Influenced by minimalism, which encouraged the beholder to become aware of the conditions of viewing an art work, site-specific art calls upon a self-reflexive and transitive experience of space. Site-specific sculpture, as pioneered by such key figures as Richard Serra, is emblematic of a reaction against omnipresent and dictatorial cultural institutions. By placing the emphasis on site, mode of production and reception, artists rejected previously held opinions on the nature of sculpturality, negated the work’s commercial value, and, more relevant to this discussion, made the viewer central to its understanding. Peter Einsenman’s contentious Memorial to the Murdered Jews of Europe, Berlin, takes the form of a sea of concrete blocks, seemingly sinking into an undulating ground and through which the viewer is to walk around aimlessly. Peter Eisenman draws on a decontructivist approach to space, a signature of his work (Kaplan) to produce empathy by means of a visceral understanding.
Audiences unschooled in the history of art turn to everyday life experiences as reference point to understand an art work. By calling on feelings of loss and displacement felt through the body, the memorial thus seeks to bridge private and collective memory of the Holocaust. The memorial has it is true changed considerably since the original design, however, concept fails to provide content. The beholder is never disorientated, the city consistently appearing over the concrete columns. The site of the memorial itself here fails Eisenman’s wish to deconstruct the memorial space. Shunned by Berliners, the main reason for the Berlin memorial’s failure in being part of local collective memory, I believe, lies in the nature of the commission. Situated amongst other monuments, in a district that is a ‘Schaufenster’ for the city, it is evident that this memorial was intended for cultural tourists.

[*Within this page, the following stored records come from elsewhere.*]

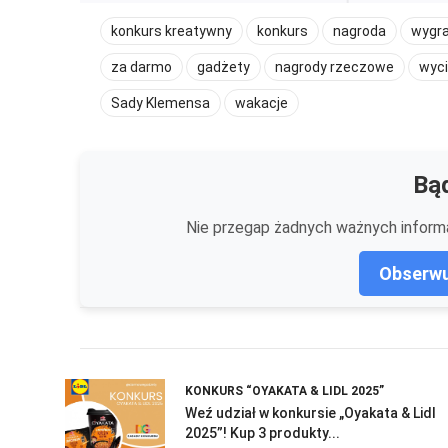
konkurs kreatywny
konkurs
nagroda
wygr
za darmo
gadżety
nagrody rzeczowe
wyc
Sady Klemensa
wakacje
Bąd
Nie przegap żadnych ważnych informa
Obserwu
KONKURS “OYAKATA & LIDL 2025”
Weź udział w konkursie „Oyakata & Lidl
2025”! Kup 3 produkty...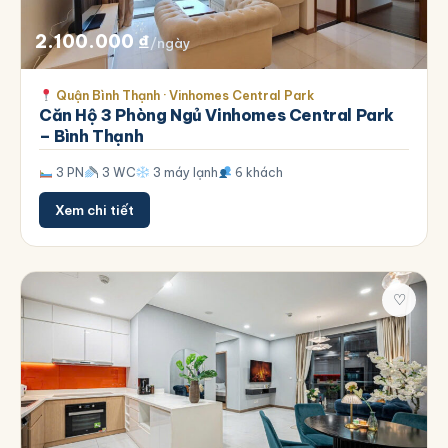
2.100.000
₫
/ngày
Quận Bình Thạnh · Vinhomes Central Park
Căn Hộ 3 Phòng Ngủ Vinhomes Central Park
– Bình Thạnh
3 PN
3 WC
3 máy lạnh
6 khách
Xem chi tiết
♡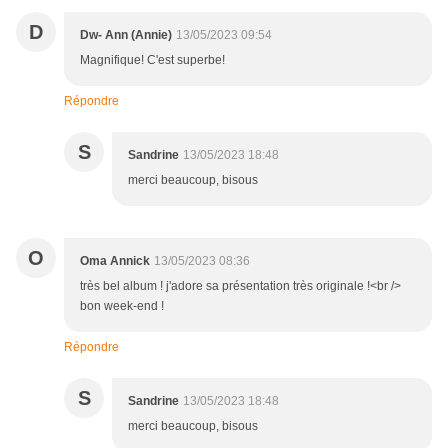
D
Dw- Ann (Annie)
13/05/2023 09:54
Magnifique! C'est superbe!
Répondre
S
Sandrine
13/05/2023 18:48
merci beaucoup, bisous
O
Oma Annick
13/05/2023 08:36
très bel album ! j'adore sa présentation très originale !<br />
bon week-end !
Répondre
S
Sandrine
13/05/2023 18:48
merci beaucoup, bisous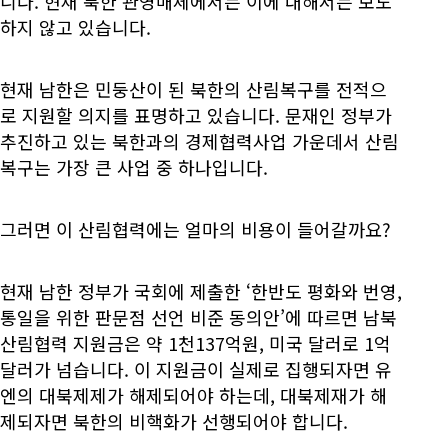
니다. 현재 북한 관영매체에서는 이에 대해서는 보도
하지 않고 있습니다.
현재 남한은 민둥산이 된 북한의 산림복구를 전적으
로 지원할 의지를 표명하고 있습니다. 문재인 정부가
추진하고 있는 북한과의 경제협력사업 가운데서 산림
복구는 가장 큰 사업 중 하나입니다.
그러면 이 산림협력에는 얼마의 비용이 들어갈까요?
현재 남한 정부가 국회에 제출한 ‘한반도 평화와 번영,
통일을 위한 판문점 선언 비준 동의안’에 따르면 남북
산림협력 지원금은 약 1천137억원, 미국 달러로 1억
달러가 넘습니다. 이 지원금이 실제로 집행되자면 유
엔의 대북제제가 해제되어야 하는데, 대북제재가 해
제되자면 북한의 비핵화가 선행되어야 합니다.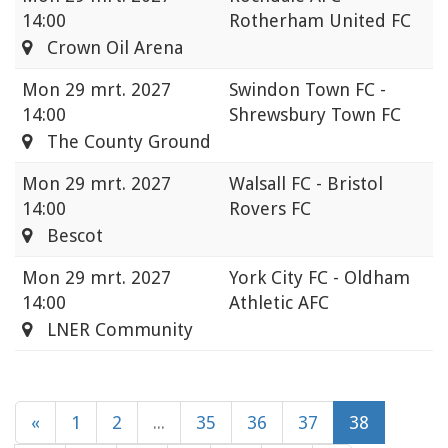
14:00
Rotherham United FC
Crown Oil Arena
Mon
29 mrt. 2027
Swindon Town FC -
14:00
Shrewsbury Town FC
The County Ground
Mon
29 mrt. 2027
Walsall FC - Bristol
14:00
Rovers FC
Bescot
Mon
29 mrt. 2027
York City FC - Oldham
14:00
Athletic AFC
LNER Community
«
1
2
...
35
36
37
38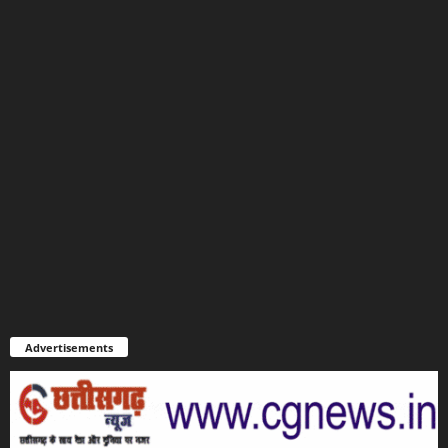
Advertisements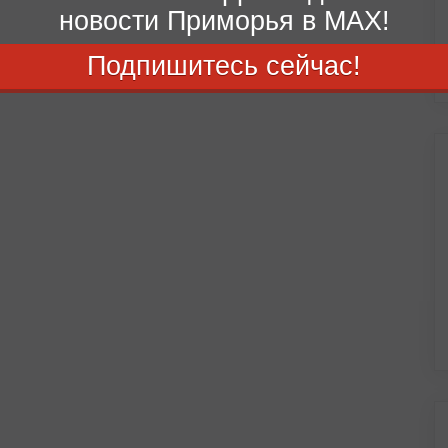
новости Приморья в MAX!
Подпишитесь сейчас!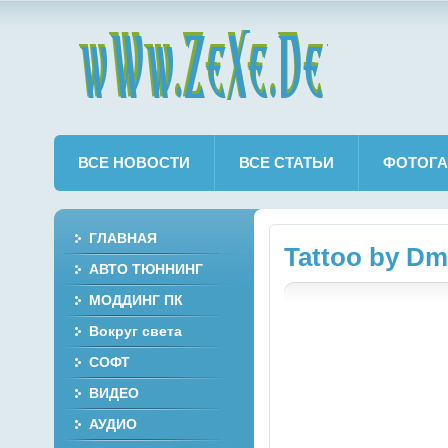
wWw.ZeXe.De
ВСЕ НОВОСТИ
ВСЕ СТАТЬИ
ФОТОГА
ГЛАВНАЯ
Tattoo by Dm
АВТО ТЮННИНГ
МОДДИНГ ПК
Вокруг света
СОФТ
ВИДЕО
АУДИО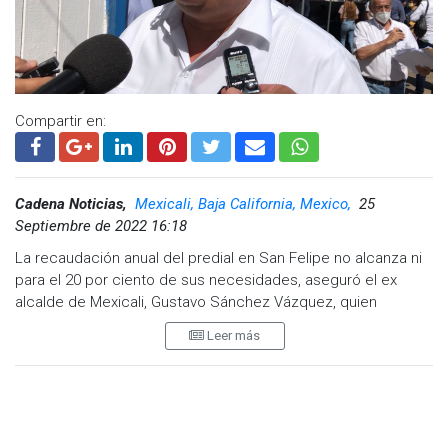
Facebook:
@cadenanoticiasmx
| Instagram:
@cadenanoticiasmx
| TikTok:
@CadenaNoticias
|
Whatsapp:
@CadenaNoticias
|
Compartir en:
Cadena Noticias,
Mexicali, Baja California, Mexico,
25
Septiembre de 2022 16:18
La recaudación anual del predial en San Felipe no alcanza ni
para el 20 por ciento de sus necesidades, aseguró el ex
alcalde de Mexicali, Gustavo Sánchez Vázquez, quien
aseguró que desde que estuvo en la alcaldía de la capital del
Leer más
estado mantuvo su postura de rechazo a la municipalización
del puerto.
Aseveró que el proceso se hizo al vapor en el caso de San
Felipe, sin medir las herramientas que se requerían para que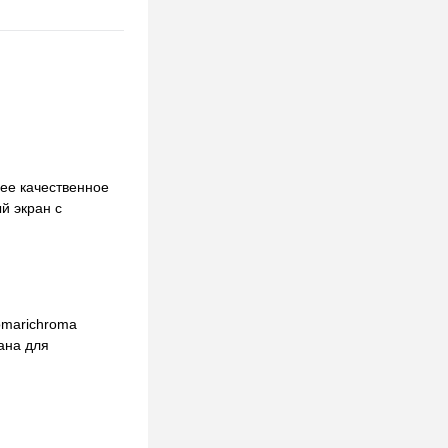
лее качественное
й экран с
omarichroma
ана для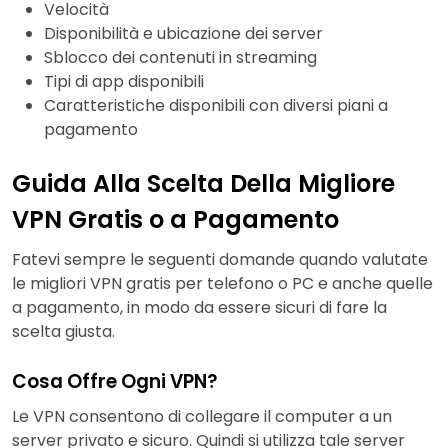
Velocità
Disponibilità e ubicazione dei server
Sblocco dei contenuti in streaming
Tipi di app disponibili
Caratteristiche disponibili con diversi piani a
pagamento
Guida Alla Scelta Della Migliore
VPN Gratis o a Pagamento
Fatevi sempre le seguenti domande quando valutate
le migliori VPN gratis per telefono o PC e anche quelle
a pagamento, in modo da essere sicuri di fare la
scelta giusta.
Cosa Offre Ogni VPN?
Le VPN consentono di collegare il computer a un
server privato e sicuro. Quindi si utilizza tale server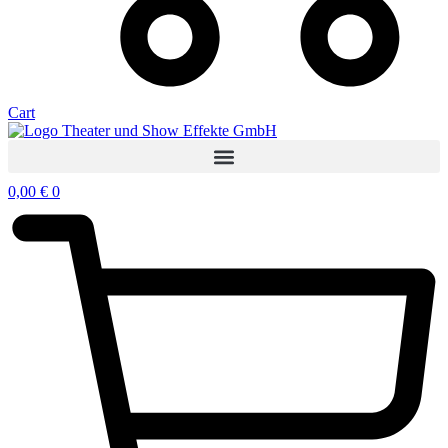
Cart
0,00
€
0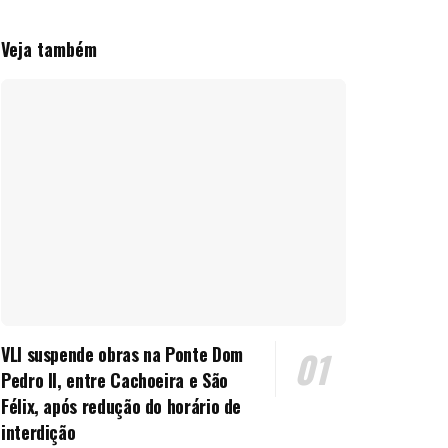
Veja também
VLI suspende obras na Ponte Dom
Pedro II, entre Cachoeira e São
Félix, após redução do horário de
interdição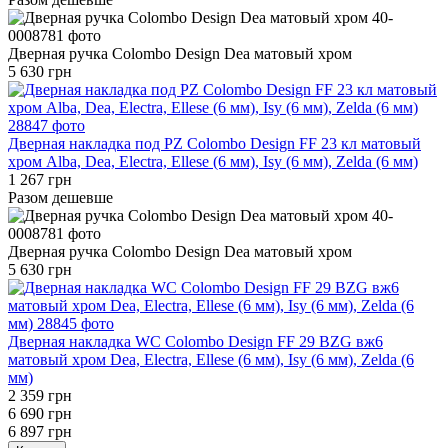
Дверная ручка Colombo Design Dea матовый хром
5 630 грн
Дверная накладка под PZ Colombo Design FF 23 кл матовый
хром Alba, Dea, Electra, Ellese (6 мм), Isy (6 мм), Zelda (6 мм)
1 267 грн
Разом дешевше
Дверная ручка Colombo Design Dea матовый хром
5 630 грн
Дверная накладка WC Colombo Design FF 29 BZG вж6
матовый хром Dea, Electra, Ellese (6 мм), Isy (6 мм), Zelda (6
мм)
2 359 грн
6 690 грн
6 897 грн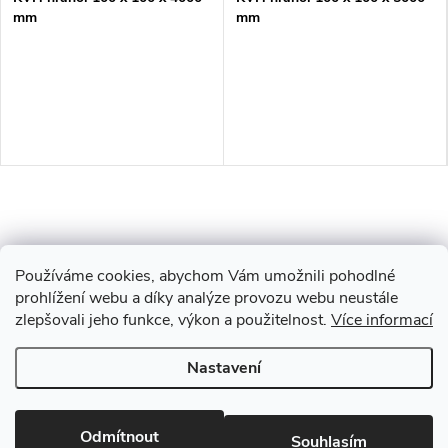
mm
mm
Používáme cookies, abychom Vám umožnili pohodlné
prohlížení webu a díky analýze provozu webu neustále
zlepšovali jeho funkce, výkon a použitelnost.
Více informací
Z
Nastavení
Copyright 2026
Drevobis Horoměřice
. Všechna práva vyhrazena.
Upravit
á
nastavení cookies
Vytvořil Shoptet
Odmítnout
Souhlasím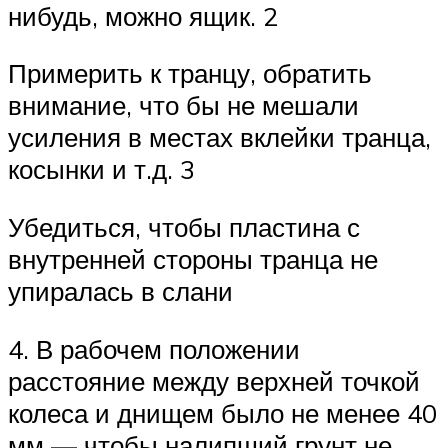
нибудь, можно ящик. 2
Примерить к транцу, обратить
внимание, что бы не мешали
усиления в местах вклейки транца,
косынки и т.д. 3
Убедиться, чтобы пластина с
внутренней стороны транца не
упиралась в слани
4. В рабочем положении
расстояние между верхней точкой
колеса и днищем было не менее 40
мм — чтобы налипший грунт не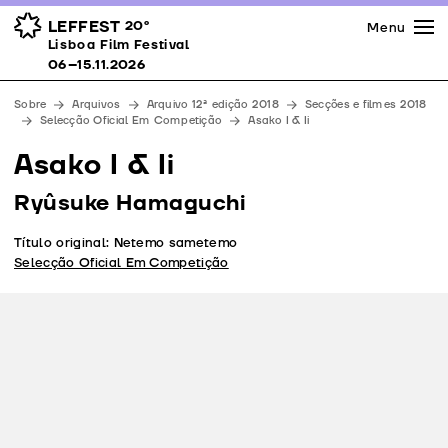
Imprensa
Prémios
Espaços
LEFFEST
20º
Menu
Lisboa Film Festival 06–15.11.2026
Lisboa Film Festival
Apoios
06–15.11.2026
Equipa
Sobre
Arquivos
Arquivo 12ª edição 2018
Secções e filmes 2018
Downloads
Selecção Oficial Em Competição
Asako I & Ii
Contactos
Asako I & Ii
Ryûsuke Hamaguchi
Título original: Netemo sametemo
Selecção Oficial Em Competição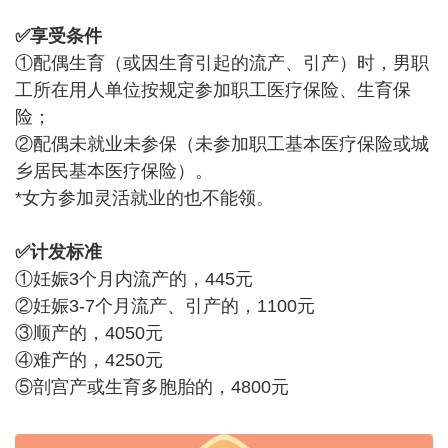
✅享受条件
①配偶生育（或因生育引起的流产、引产）时，男职
工所在用人单位按规定参加职工医疗保险、生育保
险；
②配偶未就业未参保（未参加职工基本医疗保险或城
乡居民基本医疗保险）。
*女方参加灵活就业的也不能领。
✅计发标准
①妊娠3个月内流产的，445元
②妊娠3-7个月流产、引产的，1100元
③顺产的，4050元
④难产的，4250元
⑤剖宫产或生育多胞胎的，4800元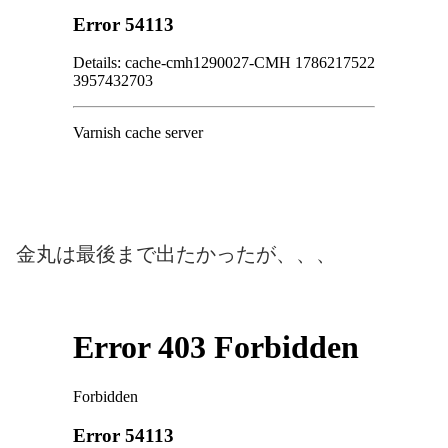
金丸は最後まで出たかったが、、、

High concept memorials, though appealing to critics and commissioning bodies, do not necessarily encourage public debate. However, without pandering to the emotive, memorials can reveal how the viewer is implicated, rather than being purely informative, which would render Holocaust victims mere ciphers of a reiterated narrative. Horst Hoheisel’s Aschrott Brunnen Monument, Kassel, 1997 also plays with representing absence through a self-effacing monument. Hoheisel inverted and re-constructed, underground, the Aschrott fountain. Where the Harburg monument is physically finite in time, however, the Aschrott Brunnen confronts the viewer with the continuous experience of an allusive sound of running water in the depth of the sunken and overturned fountain. The fact that this sound is allusive, encourages critical inquiry that is imagined and felt through the senses. A web of memories of the Holocaust emerge, allowed space for critical inquiry that is imagined. Felt through the senses, understanding is not dependent on elusive concepts. By focusing on experience that is both imagined and felt within the body, the memorial is able to communicate with a wider public.